Work order
In the Covid-19 news extract, what does Gladys Berejiklian say will happen to the border between NSW and Victoria?

*** Opening of Source extract ***

And that’s certainly the advice coming from the Victorian government itself.

Updated

NSW residents advised to 'reconsider' travel to Melbourne

Gladys Berejiklian is also advising NSW residents to rethink any travel to Melbourne, and only go if they really have to:

At this stage, the advice is do not travel to those hotspots. Do not go to the hotspots. Reconsider your plans. Reconsider what you’re doing.

But certainly, Melbourne is a discretion. We would recommend people not at this stage travel to Melbourne unless they have to. However ... there is a level of discretion there. But the strong recommendation from the New South Wales government, including our health officials is: do not travel to those hotspots at all. And reconsider your travel to Melbourne at this stage.

Updated

Gladys Berejiklian says the New South Wales-Victoria border will remain open:

I’m in regular contact with our health experts. The border between NSW and Victoria will continue to stay open. However, as is consistent with the health advice from Victoria, and also from NSW, nobody from NSW should be travelling to those hotspots at this present time.

And people should consider whether they should be travelling to Melbourne at this point in time whilst community transmission is where it is.

Updated

Scott Morrison says Australia has to learn to live with 'setbacks'

Speaking on the Victorian situation, the prime minister says (again) that Australia needs to expect setbacks from time to time as the economy reopens after the lockdown:

They have localised outbreaks where they are considering stronger measures in the localised area, rather than having it extended across the state.

That’s sensible under the circumstances, and we’d hope that that would mean that some of the restrictions could be eased once the risk has passed.

But this is a practice that’s been placed following other countries. Israel, for example, does exactly the same thing when they have localised outbreaks.

And that’s a way that we live with Covid-19. This is part of living with Covid-19. And we will continue on with the process of opening up our economy and getting people back into work.

But there will be setbacks from time to time, but we have systems to deal with the setbacks.

Updated

Meanwhile, this is happening:

There is another allowable withdrawal in the next financial year as well.

Updated

The increase in cases in Victoria is not good news for the AFL, either.

Updated

The chief health officer, Professor Brendan Murphy, will deliver a national Covid update today.

We’ll bring you that at 2.30pm

Nick Evershed, who is a genius at this kind of thing, has looked at the Victorian cases since May. (As someone who can’t use Excel, despite claiming I can on my résumé, I hold those who can wrangle the data in ways my words can’t in very high regard.)

Victoria Covid-19 chart

Updated

Because there are some who can’t stop blaming the protests (despite authorities not tracing cases back there), Victorian chief medical officer Brett Sutton* says:

I don’t think so, I really don’t think so. I think we have had very low levels of community transmission that have been ongoing right throughout from the very beginning, as established in February, and because people are fatiguing about the really clear messages, this is a long battle and a complex one and there is no single silver bullet.

It is re-emerging because people are not doing things as stringently as they might have done a month, two months ago. But I don’t think the Black Lives Matter protest has contributed. We are not seeing people who have clearly acquired it there.

*** Close of Source extract ***
*** Opening of The data ***

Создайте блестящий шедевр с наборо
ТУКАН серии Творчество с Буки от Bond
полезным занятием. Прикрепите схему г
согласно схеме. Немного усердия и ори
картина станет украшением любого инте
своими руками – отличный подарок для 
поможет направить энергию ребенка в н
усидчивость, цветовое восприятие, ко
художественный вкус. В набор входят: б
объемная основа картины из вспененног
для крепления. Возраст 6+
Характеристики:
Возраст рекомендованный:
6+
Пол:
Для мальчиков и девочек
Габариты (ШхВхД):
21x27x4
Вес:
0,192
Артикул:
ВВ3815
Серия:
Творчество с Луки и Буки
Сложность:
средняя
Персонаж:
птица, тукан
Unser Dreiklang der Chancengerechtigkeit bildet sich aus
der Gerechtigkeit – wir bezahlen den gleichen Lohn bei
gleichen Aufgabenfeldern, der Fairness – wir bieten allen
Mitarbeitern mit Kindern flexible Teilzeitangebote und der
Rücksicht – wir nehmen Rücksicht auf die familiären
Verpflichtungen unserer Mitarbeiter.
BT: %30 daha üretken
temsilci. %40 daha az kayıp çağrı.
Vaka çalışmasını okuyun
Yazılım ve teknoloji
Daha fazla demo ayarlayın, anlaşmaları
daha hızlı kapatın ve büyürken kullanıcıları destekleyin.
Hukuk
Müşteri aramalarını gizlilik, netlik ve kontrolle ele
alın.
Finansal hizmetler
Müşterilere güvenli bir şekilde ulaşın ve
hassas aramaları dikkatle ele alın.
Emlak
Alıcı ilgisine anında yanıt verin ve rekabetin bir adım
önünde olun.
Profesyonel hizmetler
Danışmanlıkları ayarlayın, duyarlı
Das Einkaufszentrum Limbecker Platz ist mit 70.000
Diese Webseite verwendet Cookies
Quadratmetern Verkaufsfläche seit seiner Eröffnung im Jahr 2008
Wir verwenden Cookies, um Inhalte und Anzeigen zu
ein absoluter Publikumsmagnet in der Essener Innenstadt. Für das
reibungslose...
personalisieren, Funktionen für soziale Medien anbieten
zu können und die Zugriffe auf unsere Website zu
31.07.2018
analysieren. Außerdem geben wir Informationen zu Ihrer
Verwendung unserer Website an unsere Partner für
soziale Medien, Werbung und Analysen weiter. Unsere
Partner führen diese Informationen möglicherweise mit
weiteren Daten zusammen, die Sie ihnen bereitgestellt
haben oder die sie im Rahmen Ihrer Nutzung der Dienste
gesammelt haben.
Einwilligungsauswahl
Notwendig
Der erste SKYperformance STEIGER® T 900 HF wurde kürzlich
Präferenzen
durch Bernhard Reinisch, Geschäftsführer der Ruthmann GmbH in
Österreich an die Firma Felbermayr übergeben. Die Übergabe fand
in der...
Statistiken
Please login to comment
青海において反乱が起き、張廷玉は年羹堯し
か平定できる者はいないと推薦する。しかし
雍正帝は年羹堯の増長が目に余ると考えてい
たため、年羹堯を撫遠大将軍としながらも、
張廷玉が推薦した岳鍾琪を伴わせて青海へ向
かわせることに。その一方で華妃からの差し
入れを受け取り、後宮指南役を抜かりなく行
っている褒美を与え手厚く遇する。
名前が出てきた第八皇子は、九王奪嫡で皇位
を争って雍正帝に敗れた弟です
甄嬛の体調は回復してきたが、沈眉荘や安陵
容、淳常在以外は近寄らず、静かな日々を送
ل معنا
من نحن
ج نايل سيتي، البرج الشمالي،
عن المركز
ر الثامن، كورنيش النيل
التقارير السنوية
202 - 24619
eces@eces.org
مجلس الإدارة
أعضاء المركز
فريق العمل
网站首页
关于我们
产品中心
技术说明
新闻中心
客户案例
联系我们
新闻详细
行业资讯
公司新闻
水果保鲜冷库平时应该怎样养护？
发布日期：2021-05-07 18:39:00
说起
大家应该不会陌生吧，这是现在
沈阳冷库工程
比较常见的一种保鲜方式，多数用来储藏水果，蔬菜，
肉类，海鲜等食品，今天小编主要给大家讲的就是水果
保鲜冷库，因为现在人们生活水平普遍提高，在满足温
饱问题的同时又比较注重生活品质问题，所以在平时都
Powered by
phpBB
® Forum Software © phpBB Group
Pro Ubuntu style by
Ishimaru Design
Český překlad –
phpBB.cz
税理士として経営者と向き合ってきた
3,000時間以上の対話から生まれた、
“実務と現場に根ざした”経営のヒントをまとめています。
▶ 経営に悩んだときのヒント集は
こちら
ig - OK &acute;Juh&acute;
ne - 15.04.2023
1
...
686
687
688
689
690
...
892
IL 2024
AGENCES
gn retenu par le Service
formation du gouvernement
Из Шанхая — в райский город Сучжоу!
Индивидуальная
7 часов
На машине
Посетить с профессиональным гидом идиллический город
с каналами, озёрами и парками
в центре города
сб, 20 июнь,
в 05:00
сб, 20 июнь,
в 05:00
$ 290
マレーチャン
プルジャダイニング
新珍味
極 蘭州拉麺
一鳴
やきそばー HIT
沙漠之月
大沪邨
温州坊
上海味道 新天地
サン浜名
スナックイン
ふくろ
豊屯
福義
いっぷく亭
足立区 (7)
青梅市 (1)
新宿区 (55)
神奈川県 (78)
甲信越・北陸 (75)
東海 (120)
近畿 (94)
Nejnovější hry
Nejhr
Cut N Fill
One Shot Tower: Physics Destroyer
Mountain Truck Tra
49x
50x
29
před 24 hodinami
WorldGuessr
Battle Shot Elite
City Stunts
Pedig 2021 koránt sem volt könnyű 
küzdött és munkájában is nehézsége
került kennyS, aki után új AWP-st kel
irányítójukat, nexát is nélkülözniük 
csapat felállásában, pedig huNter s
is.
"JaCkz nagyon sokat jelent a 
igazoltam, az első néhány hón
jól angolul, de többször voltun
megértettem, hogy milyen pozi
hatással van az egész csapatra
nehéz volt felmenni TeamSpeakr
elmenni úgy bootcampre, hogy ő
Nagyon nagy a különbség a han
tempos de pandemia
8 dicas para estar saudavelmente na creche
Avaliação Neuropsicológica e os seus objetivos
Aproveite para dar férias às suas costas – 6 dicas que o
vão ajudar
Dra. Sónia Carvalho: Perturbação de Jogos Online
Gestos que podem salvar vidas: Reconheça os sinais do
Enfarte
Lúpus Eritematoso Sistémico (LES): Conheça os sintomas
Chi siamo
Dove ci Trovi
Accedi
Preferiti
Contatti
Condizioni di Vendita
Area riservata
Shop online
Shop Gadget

*** Close of The data ***

Solution to this problem
It will stay open.